WHAT YOU WILL DO
Although the data below holds other lines too, output only those from the line with "[80,641,349,653] (Visual Studio" up to and including the line with "[74,1036,84,1044] 2. -> (133, 675) none", exactly as they appear.

EXTRACTED ENTRIES
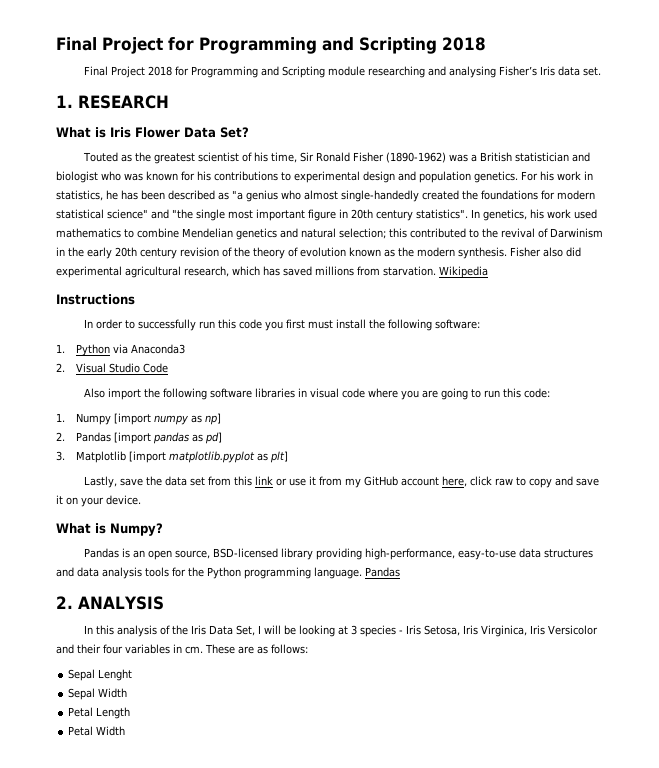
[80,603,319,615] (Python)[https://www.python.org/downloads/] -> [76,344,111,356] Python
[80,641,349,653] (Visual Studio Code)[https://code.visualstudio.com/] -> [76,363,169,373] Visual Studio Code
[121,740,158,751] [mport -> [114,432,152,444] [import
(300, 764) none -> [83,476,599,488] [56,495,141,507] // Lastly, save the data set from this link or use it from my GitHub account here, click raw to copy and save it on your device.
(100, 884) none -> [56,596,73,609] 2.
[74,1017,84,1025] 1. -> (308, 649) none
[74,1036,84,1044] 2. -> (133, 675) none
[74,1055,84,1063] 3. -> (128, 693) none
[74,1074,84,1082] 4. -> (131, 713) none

ANSWER BOX
[80,641,349,653] (Visual Studio Code)[https://code.visualstudio.com/] -> [76,363,169,373] Visual Studio Code
[121,740,158,751] [mport -> [114,432,152,444] [import
(300, 764) none -> [83,476,599,488] [56,495,141,507] // Lastly, save the data set from this link or use it from my GitHub account here, click raw to copy and save it on your device.
(100, 884) none -> [56,596,73,609] 2.
[74,1017,84,1025] 1. -> (308, 649) none
[74,1036,84,1044] 2. -> (133, 675) none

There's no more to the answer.